[Collected data]
____
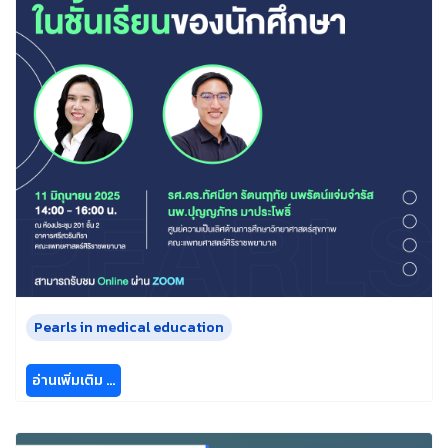
Pearls in medical education
อ่านเพิ่มเติม …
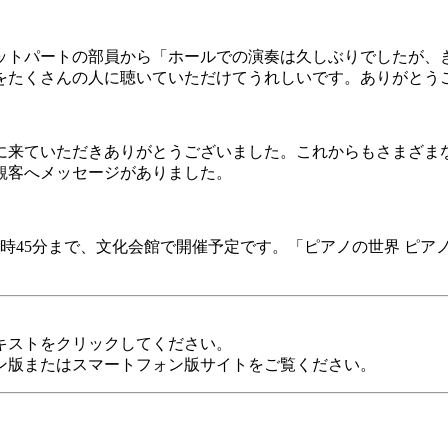
トパートの部員から「ホールでの演奏は久しぶりでしたが、
をたくさんの人に聴いていただけてうれしいです。ありがとう
来ていただきありがとうございました。これからもさまざま
観客へメッセージがありました。
12時45分まで、文化会館で開催予定です。「ピアノの世界 ピ
キストをクリックしてください。
ン版またはスマートフォン版サイトをご覧ください。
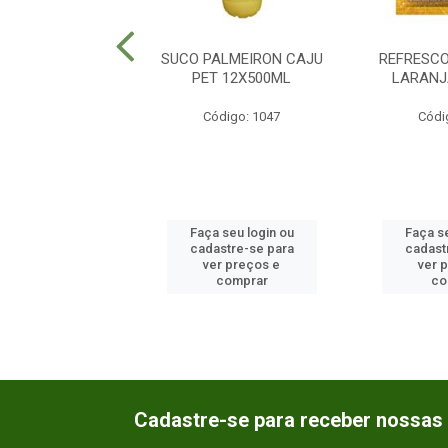
SCO PO MARATA
SUCO PALMEIRON CAJU
REFRESC
GA 15X25GR
PET 12X500ML
LARANJ
ódigo: 1036
Código: 1047
Códi
 seu login ou
Faça seu login ou
Faça se
astre-se para
cadastre-se para
cadast
er preços e
ver preços e
ver 
comprar
comprar
co
Cadastre-se para receber nossas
____
**WHAT TO WORK ON**
Transcribe every line of text from the records above without alteration, and leave out the pictures.

**ANSWER SPACE**
Pearls in medical education
อ่านเพิ่มเติม …
トパートの部員から「ホールでの演奏は久しぶりでしたが、
をたくさんの人に聴いていただけてうれしいです。ありがとう
来ていただきありがとうございました。これからもさまざま
観客へメッセージがありました。
12時45分まで、文化会館で開催予定です。「ピアノの世界 ピ
キストをクリックしてください。
ン版またはスマートフォン版サイトをご覧ください。
SCO PO MARATA
SUCO PALMEIRON CAJU
REFRESC
GA 15X25GR
PET 12X500ML
LARANJ
ódigo: 1036
Código: 1047
Códi
 seu login ou
Faça seu login ou
Faça se
astre-se para
cadastre-se para
cadast
er preços e
ver preços e
ver 
comprar
comprar
co
Cadastre-se para receber nossas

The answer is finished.